» HOW TO COMPLETE THIS TASK: Count the lines in the material below that contain the string "sample", with case counting. Give only the number.

Physical quantity readout data:
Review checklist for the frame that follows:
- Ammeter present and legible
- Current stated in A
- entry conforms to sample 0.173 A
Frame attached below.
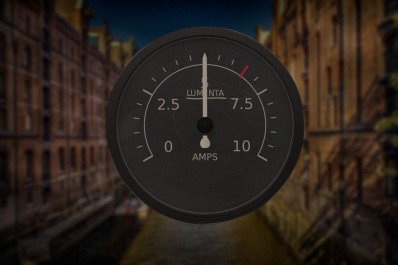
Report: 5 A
* * *
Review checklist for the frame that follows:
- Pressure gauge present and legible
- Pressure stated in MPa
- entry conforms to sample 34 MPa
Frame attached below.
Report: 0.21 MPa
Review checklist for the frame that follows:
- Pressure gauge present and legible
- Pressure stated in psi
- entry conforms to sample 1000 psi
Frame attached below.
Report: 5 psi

» TASK ANSWER: 3